*THE DATA:*
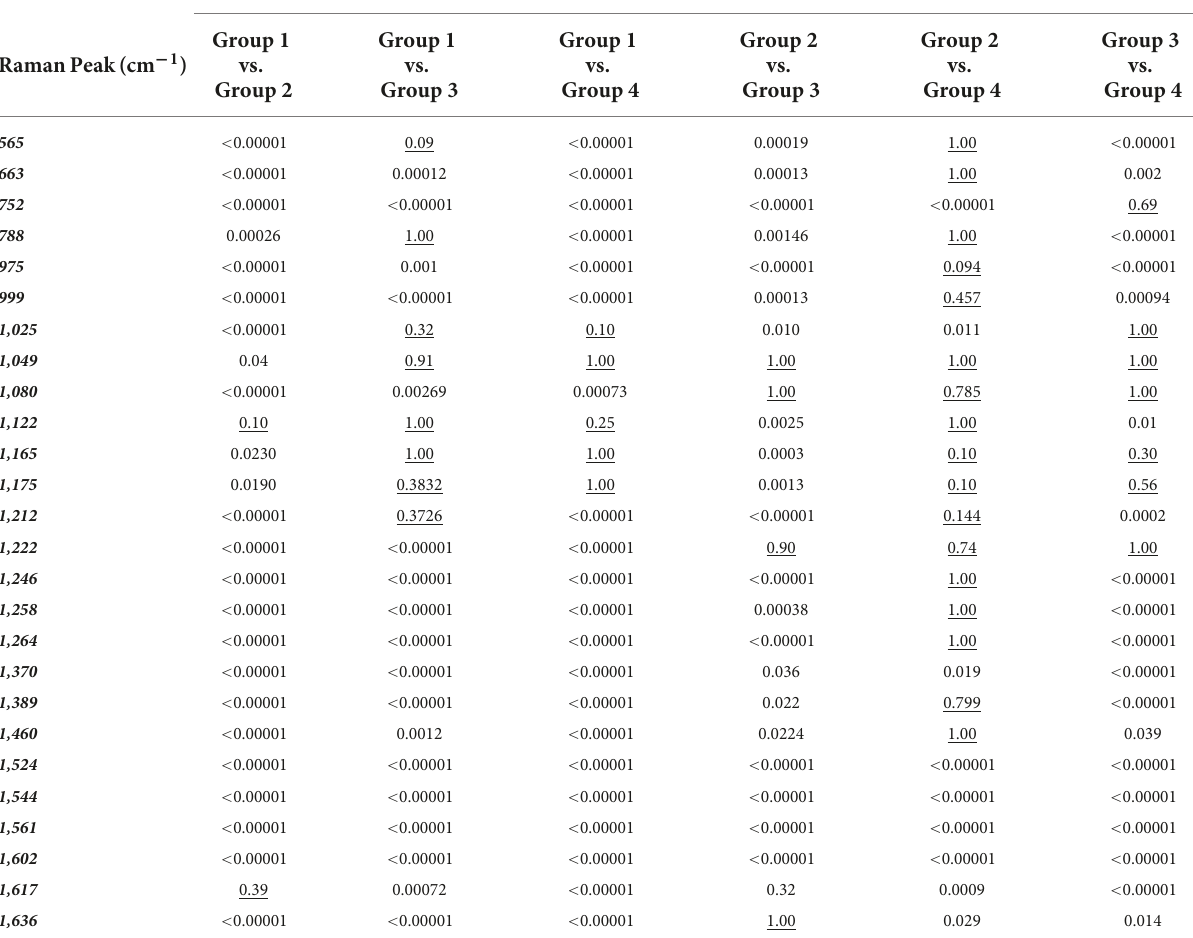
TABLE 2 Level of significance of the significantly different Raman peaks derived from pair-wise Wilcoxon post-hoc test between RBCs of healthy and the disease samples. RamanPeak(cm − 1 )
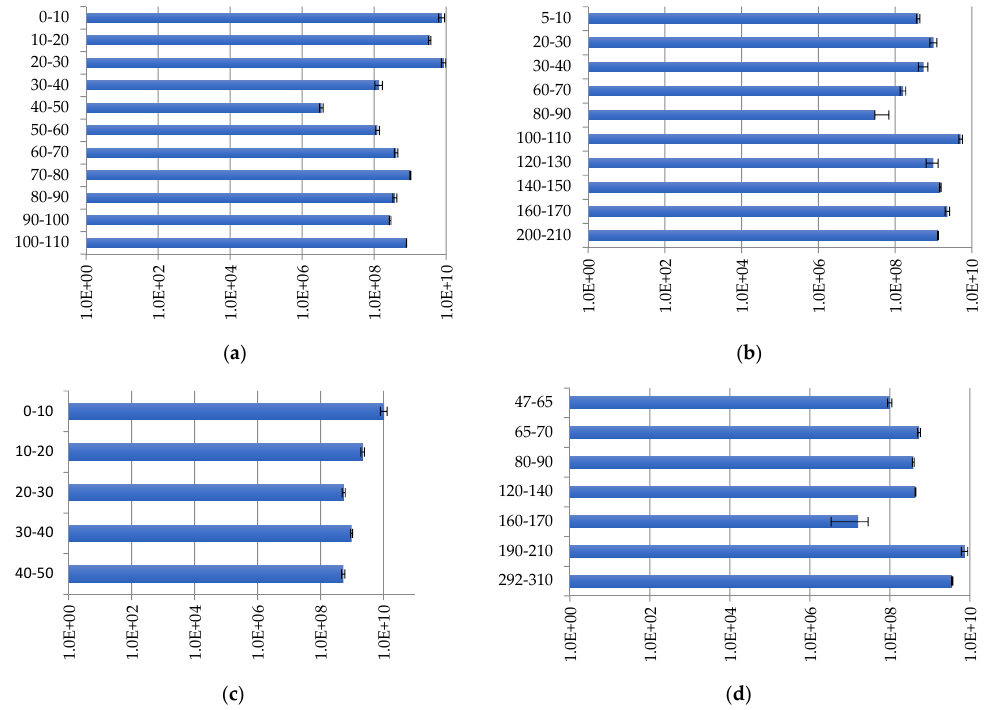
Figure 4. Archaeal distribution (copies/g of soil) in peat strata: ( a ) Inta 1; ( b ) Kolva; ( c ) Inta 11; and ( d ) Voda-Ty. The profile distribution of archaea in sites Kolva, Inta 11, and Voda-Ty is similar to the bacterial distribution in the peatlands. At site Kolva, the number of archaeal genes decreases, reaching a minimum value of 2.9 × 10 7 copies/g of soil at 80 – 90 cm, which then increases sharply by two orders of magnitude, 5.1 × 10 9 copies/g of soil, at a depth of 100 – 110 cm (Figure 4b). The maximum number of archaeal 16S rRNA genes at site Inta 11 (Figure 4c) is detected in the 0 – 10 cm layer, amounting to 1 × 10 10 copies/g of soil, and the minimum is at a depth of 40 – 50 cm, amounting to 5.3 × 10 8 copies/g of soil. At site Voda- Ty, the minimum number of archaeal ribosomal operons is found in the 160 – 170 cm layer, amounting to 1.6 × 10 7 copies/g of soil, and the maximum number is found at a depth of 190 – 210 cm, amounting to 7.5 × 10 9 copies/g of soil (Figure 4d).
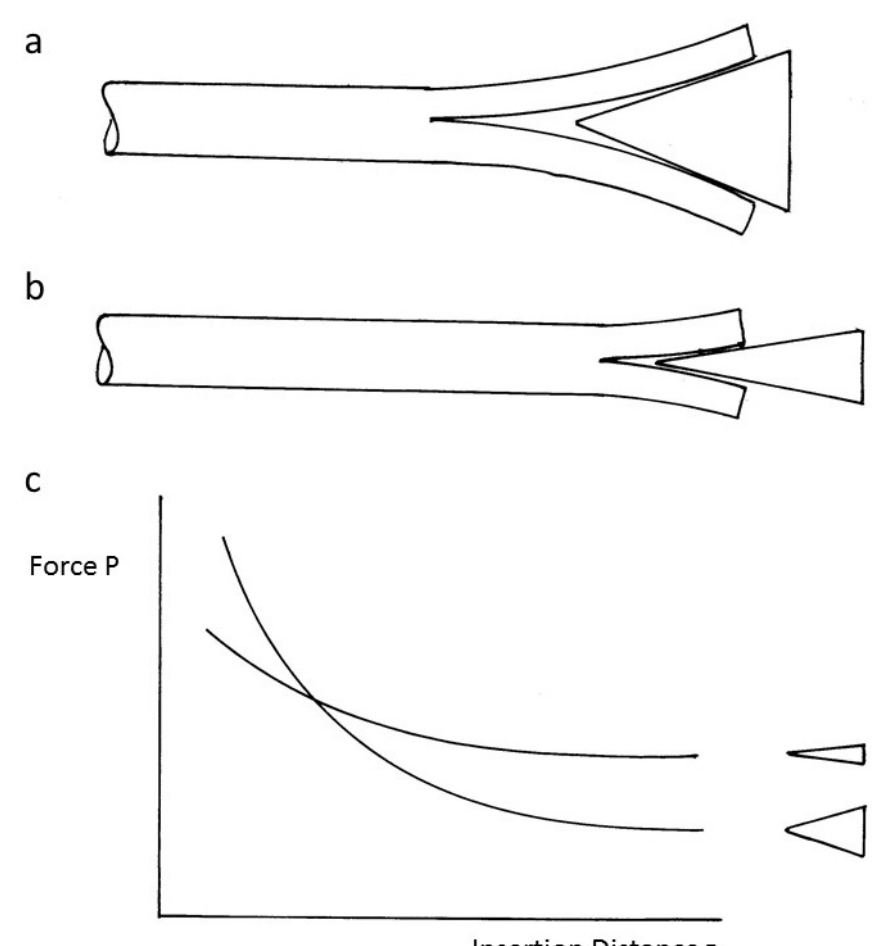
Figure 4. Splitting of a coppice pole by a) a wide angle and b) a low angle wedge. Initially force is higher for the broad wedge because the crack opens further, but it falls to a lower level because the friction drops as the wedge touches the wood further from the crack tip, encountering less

*EXERCISE DESCRIPTION:* Print the listing verbatim; no pictures.

*EXERCISE OUTPUT:*
TABLE 2 Level of significance of the significantly different Raman peaks derived from pair-wise Wilcoxon post-hoc test between RBCs of healthy and the disease samples. RamanPeak(cm − 1 )
Figure 4. Archaeal distribution (copies/g of soil) in peat strata: ( a ) Inta 1; ( b ) Kolva; ( c ) Inta 11; and ( d ) Voda-Ty. The profile distribution of archaea in sites Kolva, Inta 11, and Voda-Ty is similar to the bacterial distribution in the peatlands. At site Kolva, the number of archaeal genes decreases, reaching a minimum value of 2.9 × 10 7 copies/g of soil at 80 – 90 cm, which then increases sharply by two orders of magnitude, 5.1 × 10 9 copies/g of soil, at a depth of 100 – 110 cm (Figure 4b). The maximum number of archaeal 16S rRNA genes at site Inta 11 (Figure 4c) is detected in the 0 – 10 cm layer, amounting to 1 × 10 10 copies/g of soil, and the minimum is at a depth of 40 – 50 cm, amounting to 5.3 × 10 8 copies/g of soil. At site Voda- Ty, the minimum number of archaeal ribosomal operons is found in the 160 – 170 cm layer, amounting to 1.6 × 10 7 copies/g of soil, and the maximum number is found at a depth of 190 – 210 cm, amounting to 7.5 × 10 9 copies/g of soil (Figure 4d).
Figure 4. Splitting of a coppice pole by a) a wide angle and b) a low angle wedge. Initially force is higher for the broad wedge because the crack opens further, but it falls to a lower level because the friction drops as the wedge touches the wood further from the crack tip, encountering less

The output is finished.